## [Task requirements]
Give the text of all the items below as a JSON list of strings, one string per line, with blank lines left out. Leave the pictures out of the answer.

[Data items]
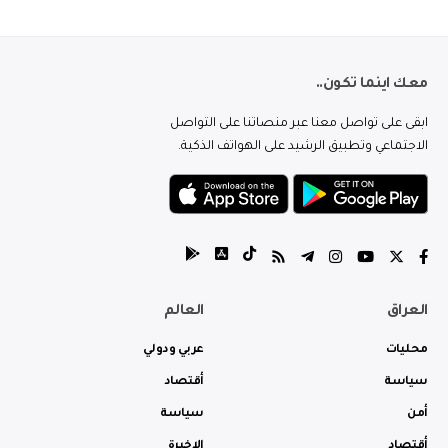
معك اينما تكون..
ابقى على تواصل معنا عبر منصاتنا على التواصل
الاجتماعي وتطبيق الرشيد على الهواتف الذكية.
العراق
العالم
محليات
عربي ودولي
سياسة
أقتصاد
أمن
سياسة
أقتصاد
الاخيرة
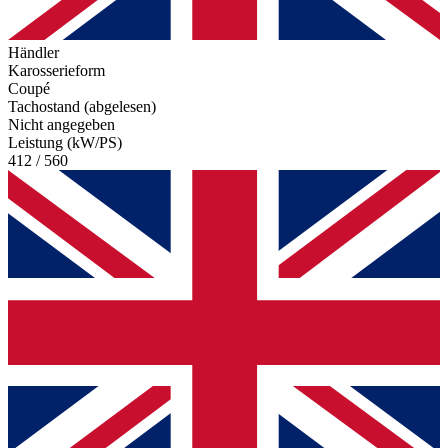
Händler
Karosserieform
Coupé
Tachostand (abgelesen)
Nicht angegeben
Leistung (kW/PS)
412 / 560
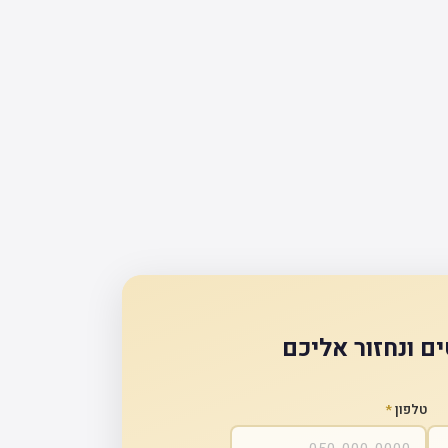
ם ונחזור אליכם
טלפון
*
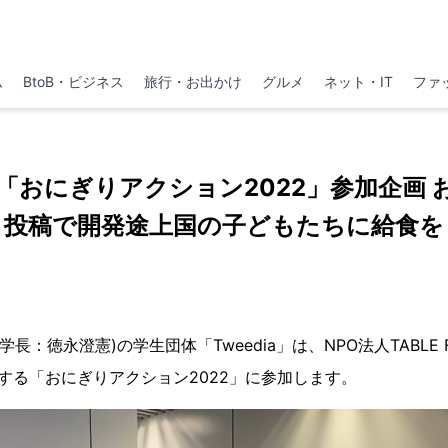
ム
BtoB・ビジネス
旅行・お出かけ
グルメ
ネット・IT
ファ
 「おにぎりアクション2022」参加企画
投稿で開発途上国の子どもたちに給食を
：徳永澄憲)の学生団体「Tweedia」は、NPO法人TABLE FOR T
開催する「おにぎりアクション2022」に参加します。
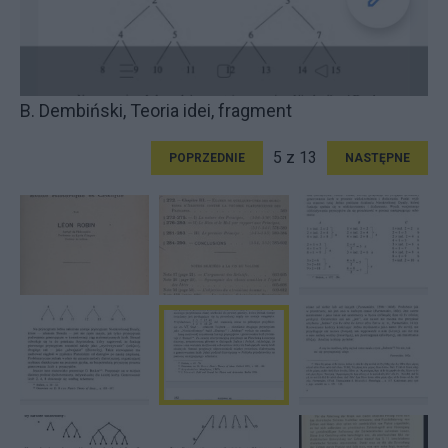
B. Dembiński, Teoria idei, fragment
5 z 13
POPRZEDNIE
NASTĘPNE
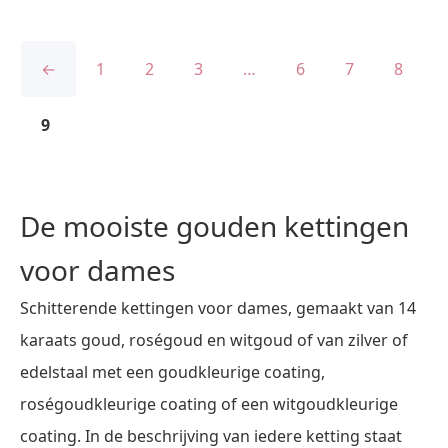
←
1
2
3
…
6
7
8
9
De mooiste gouden kettingen
voor dames
Schitterende kettingen voor dames, gemaakt van 14
karaats goud, roségoud en witgoud of van zilver of
edelstaal met een goudkleurige coating,
roségoudkleurige coating of een witgoudkleurige
coating. In de beschrijving van iedere ketting staat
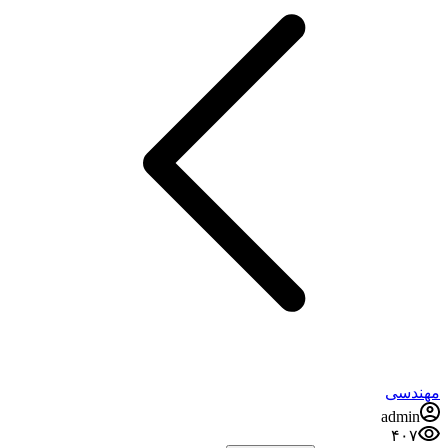
مهندسی
admin
۴۰۷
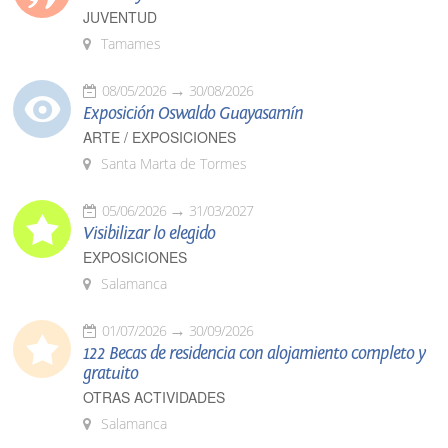
JUVENTUD
Tamames
08/05/2026
30/08/2026
Exposición Oswaldo Guayasamín
ARTE / EXPOSICIONES
Santa Marta de Tormes
05/06/2026
31/03/2027
Visibilizar lo elegido
EXPOSICIONES
Salamanca
01/07/2026
30/09/2026
122 Becas de residencia con alojamiento completo y
gratuito
OTRAS ACTIVIDADES
Salamanca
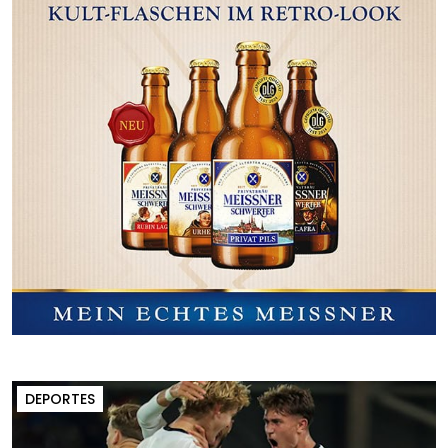
DEPORTES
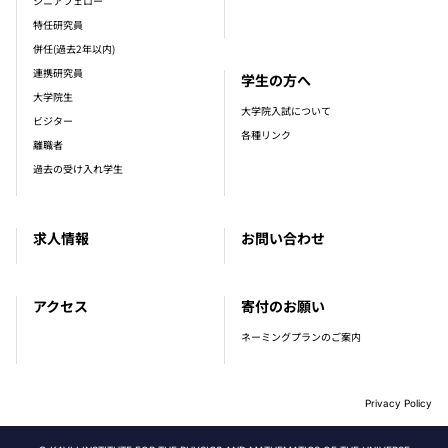
シニアフェロー
特任研究員
併任(過去2年以内)
連携研究員
学生の方へ
大学院生
大学院入試について
ビジター
各種リンク
離職者
過去の受け入れ学生
求人情報
お問い合わせ
アクセス
寄付のお願い
ネーミングプランのご案内
Privacy Policy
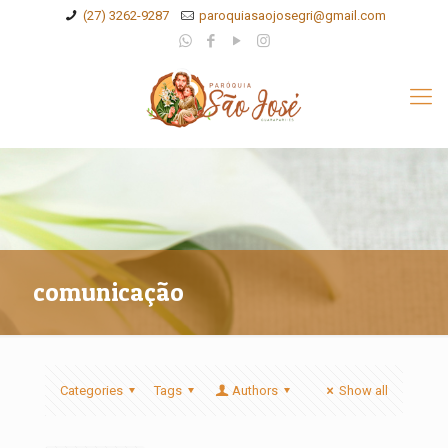
(27) 3262-9287
paroquiasaojosegri@gmail.com
comunicação
Categories
Tags
Authors
Show all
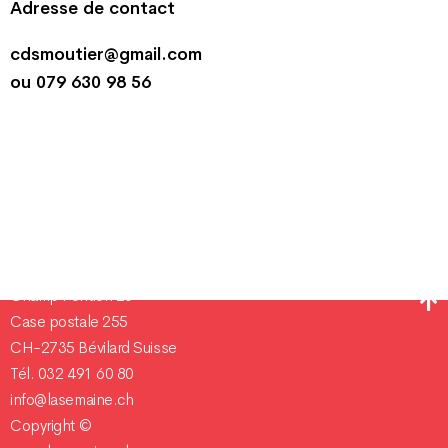
Adresse de contact
cdsmoutier@gmail.com
ou 079 630 98 56
Champ Pention 20
Case postale 255
CH-2735 Bévilard Suisse
Tél. 032 491 60 80
info@lasemaine.ch
Copyright ©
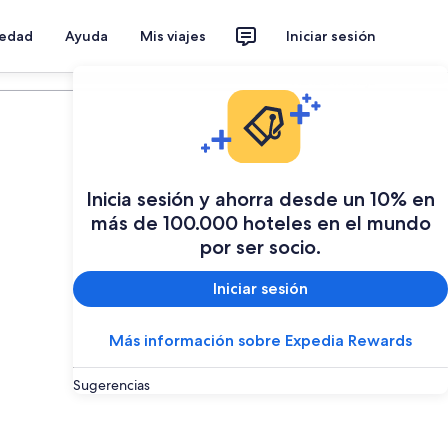
iedad
Ayuda
Mis viajes
Iniciar sesión
Planear mi viaje
Inicia sesión y ahorra desde un 10% en
más de 100.000 hoteles en el mundo
por ser socio.
Iniciar sesión
Más información sobre Expedia Rewards
Sugerencias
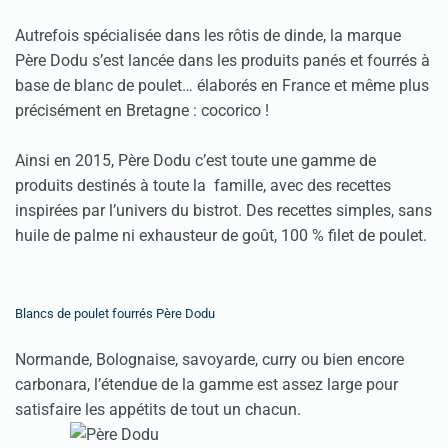
Autrefois spécialisée dans les rôtis de dinde, la marque
Père Dodu s’est lancée dans les produits panés et fourrés à
base de blanc de poulet… élaborés en France et même plus
précisément en Bretagne : cocorico !
Ainsi en 2015, Père Dodu c’est toute une gamme de
produits destinés à toute la famille, avec des recettes
inspirées par l’univers du bistrot. Des recettes simples, sans
huile de palme ni exhausteur de goût, 100 % filet de poulet.
Blancs de poulet fourrés Père Dodu
Normande, Bolognaise, savoyarde, curry ou bien encore
carbonara, l’étendue de la gamme est assez large pour
satisfaire les appétits de tout un chacun.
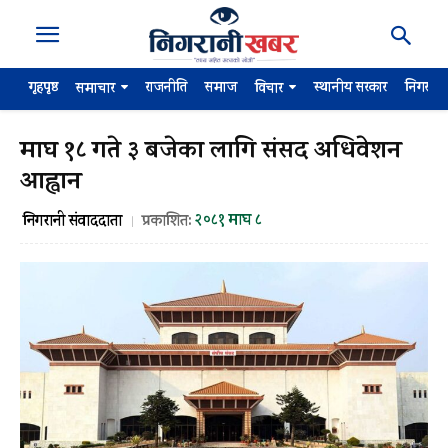
गृहपृष्ठ
राजनीति
समाज
स्थानीय सरकार
निगरान
समाचार
विचार
माघ १८ गते ३ बजेका लागि संसद अधिवेशन
आह्वान
२०८१ माघ ८
निगरानी संवाददाता
प्रकाशित:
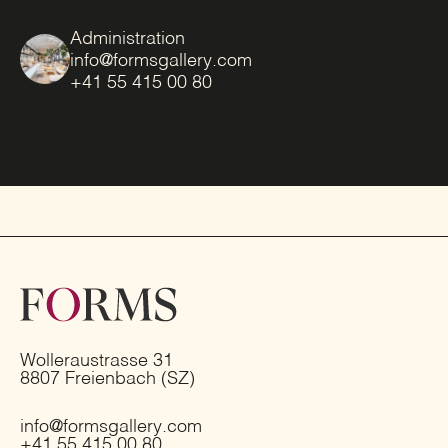
Administration
info@formsgallery.com
+41 55 415 00 80
Wolleraustrasse 31
8807 Freienbach (SZ)
info@formsgallery.com
+41 55 415 00 80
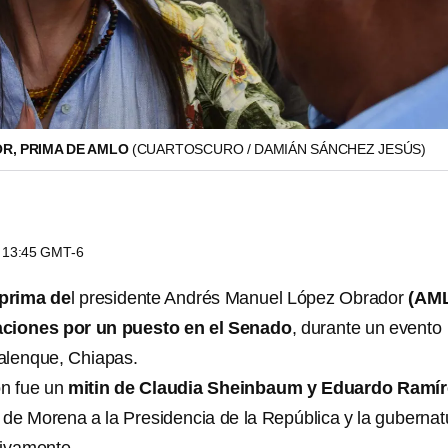
R, PRIMA DE AMLO
(CUARTOSCURO / DAMIÁN SÁNCHEZ JESÚS)
s 13:45 GMT-6
prima de
l presidente Andrés Manuel López Obrador
(AM
aciones por un puesto en el Senado
, durante un evento
alenque, Chiapas.
ón fue un
mitin de Claudia Sheinbaum y Eduardo Ramír
s de Morena a la Presidencia de la República y la gubernat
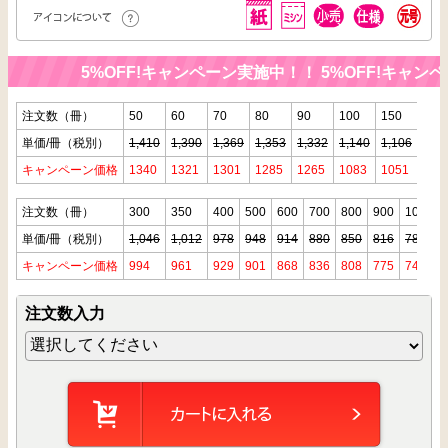
5%OFF!キャンペーン実施中！！
5%OFF!キャンペ
注文数（冊）
50
60
70
80
90
100
150
200
単価/冊（税別）
1,410
1,390
1,369
1,353
1,332
1,140
1,106
1,07
キャンペーン価格
1340
1321
1301
1285
1265
1083
1051
101
注文数（冊）
300
350
400
500
600
700
800
900
1000
単価/冊（税別）
1,046
1,012
978
948
914
880
850
816
783
キャンペーン価格
994
961
929
901
868
836
808
775
744
注文数入力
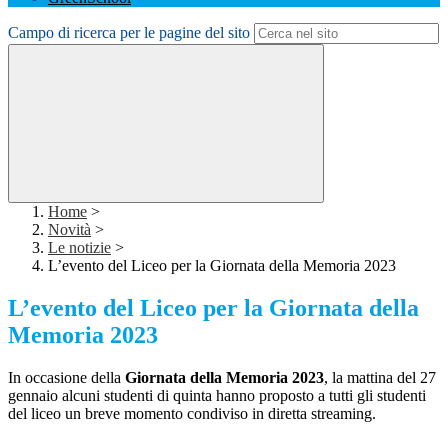
Campo di ricerca per le pagine del sito
Home
>
Novità
>
Le notizie
>
L’evento del Liceo per la Giornata della Memoria 2023
L’evento del Liceo per la Giornata della
Memoria 2023
In occasione della
Giornata della Memoria 2023
, la mattina del 27
gennaio alcuni studenti di quinta hanno proposto a tutti gli studenti
del liceo un breve momento condiviso in diretta streaming.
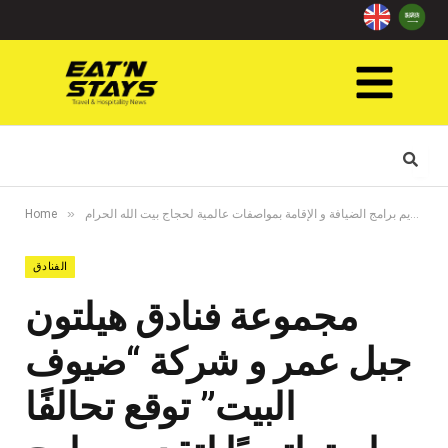
»
Home
الفنادق
مجموعة فنادق هيلتون
جبل عمر و شركة “ضيوف
البيت” توقع تحالفًا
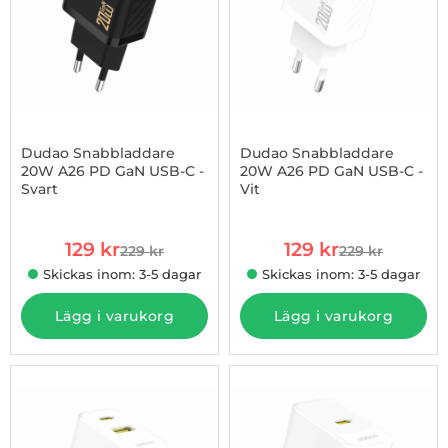
Dudao Snabbladdare
Dudao Snabbladdare
20W A26 PD GaN USB-C -
20W A26 PD GaN USB-C -
Svart
Vit
Art. nr 1002979714
Art. nr 1002979715
rea pris
rea pris
129 kr
129 kr
229 kr
229 kr
tidigare pris
tidigare pris
Skickas inom: 3-5 dagar
Skickas inom: 3-5 dagar
Lägg i varukorg
Lägg i varukorg
-48%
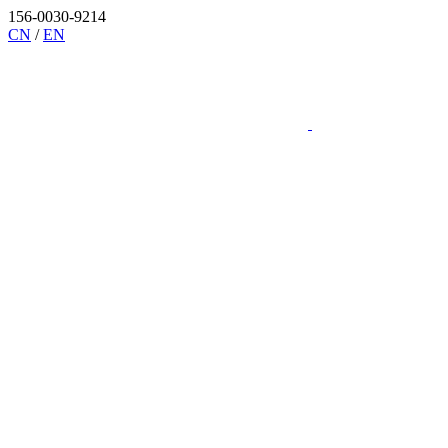
156-0030-9214
CN
/
EN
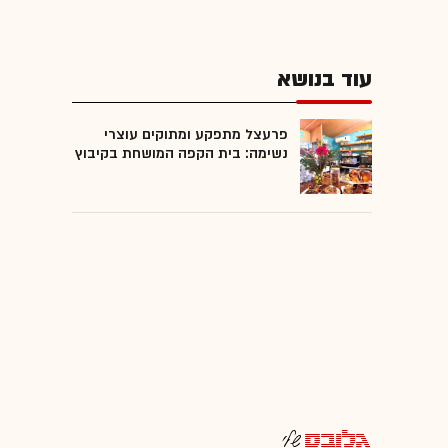
עוד בנושא
פרעצל מתפקע ומתוקים עוצרי
נשימה: בית הקפה המושחת בקיבוץ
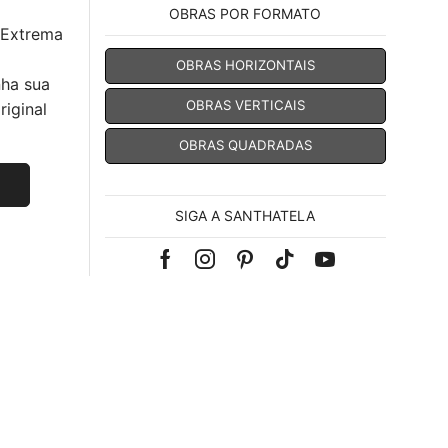
OBRAS POR FORMATO
 Extrema
OBRAS HORIZONTAIS
nha sua
OBRAS VERTICAIS
iginal
OBRAS QUADRADAS
SIGA A SANTHATELA
Facebook
Instagram
Pinterest
Tik-
Youtube
tok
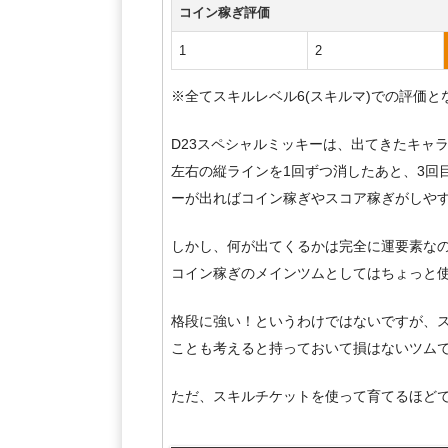
コイン稼ぎ評価
1
2
※全てスキルレベル6(スキルマ)での評価と
D23スペシャルミッキーは、出てきたキャ
左右の縦ラインを1回ずつ消したあと、3回
ーが出ればコイン稼ぎやスコア稼ぎがしや
しかし、何が出てくるかは完全に運要素な
コイン稼ぎのメインツムとしてはちょっと
格段に強い！というわけではないですが、
ことも考えると持っておいて損はないツム
ただ、スキルチケットを使って育てるほど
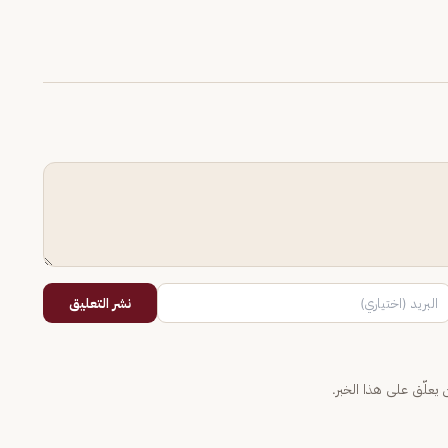
نشر التعليق
يعلّق على هذا الخبر.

## [Finished task]
[
  "معك اينما تكون..",
  "ابقى على تواصل معنا عبر منصاتنا على التواصل",
  "الاجتماعي وتطبيق الرشيد على الهواتف الذكية.",
  "العراق",
  "العالم",
  "محليات",
  "عربي ودولي",
  "سياسة",
  "أقتصاد",
  "أمن",
  "سياسة",
  "أقتصاد",
  "الاخيرة",
  "Händler",
  "Karosserieform",
  "Coupé",
  "Tachostand (abgelesen)",
  "Nicht angegeben",
  "Leistung (kW/PS)",
  "412 / 560",
  "ם ונחזור אליכם",
  "טלפון",
  "*",
  "ム",
  "BtoB・ビジネス",
  "旅行・お出かけ",
  "グルメ",
  "ネット・IT",
  "ファ",
  " 「おにぎりアクション2022」参加企画",
  "投稿で開発途上国の子どもたちに給食を",
  "：徳永澄憲)の学生団体「Tweedia」は、NPO法人TABLE FOR T",
  "開催する「おにぎりアクション2022」に参加します。",
  "B. Dembiński, Teoria idei, fragment",
  "5 z 13",
  "POPRZEDNIE",
  "NASTĘPNE",
  "←",
  "1",
  "2",
  "3",
  "…",
  "6",
  "7",
  "8",
  "9",
  "De mooiste gouden kettingen",
  "voor dames",
  "Schitterende kettingen voor dames, gemaakt van 14",
  "karaats goud, roségoud en witgoud of van zilver of",
  "edelstaal met een goudkleurige coating,",
  "roségoudkleurige coating of een witgoudkleurige",
  "coating. In de beschrijving van iedere ketting staat",
  "مهندسی",
  "admin",
  "۴۰۷",
  "JUVENTUD",
  "Tamames",
  "08/05/2026",
  "30/08/2026",
  "Exposición Oswaldo Guayasamín",
  "ARTE / EXPOSICIONES",
  "Santa Marta de Tormes",
  "05/06/2026",
  "31/03/2027",
  "Visibilizar lo elegido",
  "EXPOSICIONES",
  "Salamanca",
  "01/07/2026",
  "30/09/2026",
  "122 Becas de residencia con alojamiento completo y",
  "gratuito",
  "OTRAS ACTIVIDADES",
  "Salamanca",
  "DEPORTES",
  "シニアフェロー",
  "特任研究員",
  "併任(過去2年以内)",
  "連携研究員",
  "学生の方へ",
  "大学院生",
  "大学院入試について",
  "ビジター",
  "各種リンク",
  "離職者",
  "過去の受け入れ学生",
  "求人情報",
  "お問い合わせ",
  "アクセス",
  "寄付のお願い",
  "ネーミングプランのご案内",
  "Privacy Policy",
  "(27) 3262-9287",
  "paroquiasaojosegri@gmail.com",
  "comunicação",
  "Categories",
  "Tags",
  "Authors",
  "Show all",
  "Adresse de contact",
  "cdsmoutier@gmail.com",
  "ou 079 630 98 56",
  "Champ Pention 20",
  "Case postale 255",
  "CH-2735 Bévilard Suisse",
  "Tél. 032 491 60 80",
  "info@lasemaine.ch",
  "Copyright ©",
  "iedad",
  "Ayuda",
  "Mis viajes",
  "Iniciar sesión",
  "Planear mi viaje",
  "Inicia sesión y ahorra desde un 10% en",
  "más de 100.000 hoteles en el mundo",
  "por ser socio.",
  "Iniciar sesión",
  "Más información sobre Expedia Rewards",
  "Sugerencias",
  "Autrefois spécialisée dans les rôtis de dinde, la marque",
  "Père Dodu s’est lancée dans les produits panés et fourrés à",
  "base de blanc de poulet… élaborés en France et même plus",
  "précisément en Bretagne : cocorico !",
  "Ainsi en 2015, Père Dodu c’est toute une gamme de",
  "produits destinés à toute la famille, avec des recettes",
  "inspirées par l’univers du bistrot. Des recettes simples, sans",
  "huile de palme ni exhausteur de goût, 100 % filet de poulet.",
  "Blancs de poulet fourrés Père Dodu",
  "Normande, Bolognaise, savoyarde, curry ou bien encore",
  "carbonara, l’étendue de la gamme est assez large pour",
  "satisfaire les appétits de tout un chacun.",
  "गृहपृष्ठ",
  "राजनीति",
  "समाज",
  "स्थानीय सरकार",
  "निगरान",
  "समाचार",
  "विचार",
  "माघ १८ गते ३ बजेका लागि संसद अधिवेशन",
  "आह्वान",
  "२०८१ माघ ८",
  "निगरानी संवाददाता",
  "प्रकाशित:",
  "Administration",
  "info@formsgallery.com",
  "+41 55 415 00 80",
  "Wolleraustrasse 31",
  "8807 Freienbach (SZ)",
  "info@formsgallery.com",
  "+41 55 415 00 80",
  "R, PRIMA DE AMLO",
  "(CUARTOSCURO / DAMIÁN SÁNCHEZ JESÚS)",
  "s 13:45 GMT-6",
  "prima de",
  "l presidente Andrés Manuel López Obrador",
  "(AM",
  "aciones por un puesto en el Senado",
  ", durante un evento",
  "alenque, Chiapas.",
  "ón fue un",
  "mitin de Claudia Sheinbaum y Eduardo Ramír",
  "s de Morena a la Presidencia de la República y la gubernat",
  "5%OFF!キャンペーン実施中！！",
  "5%OFF!キャンペ",
  "注文数（冊）",
  "50",
  "60",
  "70",
  "80",
  "90",
  "100",
  "150",
  "200",
  "単価/冊（税別）",
  "1,410",
  "1,390",
  "1,369",
  "1,353",
  "1,332",
  "1,140",
  "1,106",
  "1,07",
  "キャンペーン価格",
  "1340",
  "1321",
  "1301",
  "1285",
  "1265",
  "1083",
  "1051",
  "101",
  "注文数（冊）",
  "300",
  "350",
  "400",
  "500",
  "600",
  "700",
  "800",
  "900",
  "1000",
  "単価/冊（税別）",
  "1,046",
  "1,012",
  "978",
  "948",
  "914",
  "880",
  "850",
  "816",
  "783",
  "キャンペーン価格",
  "994",
  "961",
  "929",
  "901",
  "868",
  "836",
  "808",
  "775",
  "744",
  "注文数入力",
  "Campo di ricerca per le pagine del sito",
  "Home",
  ">",
  "Novità",
  ">",
  "Le notizie",
  ">",
  "L’evento del Liceo per la Giornata della Memoria 2023",
  "L’evento del Liceo per la Giornata della",
  "Memoria 2023",
  "In occasione della",
  "Giornata della Memoria 2023",
  ", la mattina del 27",
  "gennaio alcuni studenti di quinta hanno proposto a tutti gli studenti",
  "del liceo un breve momento condiviso in diretta streaming.",
  "»",
  "Home",
  "الفنادق",
  "مجموعة فنادق هيلتون",
  "جبل عمر و شركة “ضيوف",
  "البيت” توقع تحالفًا",
  "Dudao Snabbladdare",
  "Dudao Snabbladdare",
  "20W A26 PD GaN USB-C -",
  "20W A26 PD GaN USB-C -",
  "Svart",
  "Vit",
  "Art. nr 1002979714",
  "Art. nr 1002979715",
  "rea pris",
  "rea pris",
  "129 kr",
  "129 kr",
  "229 kr",
  "229 kr",
  "tidigare pris",
  "tidigare pris",
  "Skickas inom: 3-5 dagar",
  "Skickas inom: 3-5 dagar",
  "Lägg i varukorg",
  "Lägg i varukorg",
  "-48%",
  "156-0030-9214",
  "CN",
  "/",
  "EN",
  "עוד בנושא",
  "פרעצל מתפקע ומתוקים עוצרי",
  "נשימה: בית הקפה המושחת בקיבוץ",
  "OBRAS POR FORMATO",
  " Extrema",
  "OBRAS HORIZONTAIS",
  "nha sua",
  "OBRAS VERTICAIS",
  "iginal",
  "OBRAS QUADRADAS",
  "SIGA A SANTHATELA",
  "Facebook",
  "Instagram",
  "Pinterest",
  "Tik-",
  "Youtube",
  "tok",
  "コイン稼ぎ評価",
  "1",
  "2",
  "※全てスキルレベル6(スキルマ)での評価と",
  "D23スペシャルミッキーは、出てきたキャ",
  "左右の縦ラインを1回ずつ消したあと、3回",
  "ーが出ればコイン稼ぎやスコア稼ぎがしや",
  "しかし、何が出てくるかは完全に運要素な",
  "コイン稼ぎのメインツムとしてはちょっと",
  "格段に強い！というわけではないですが、",
  "ことも考えると持っておいて損はないツム",
  "ただ、スキルチケットを使って育てるほど",
  "نشر التعليق",
  "يعلّق على هذا الخبر."
]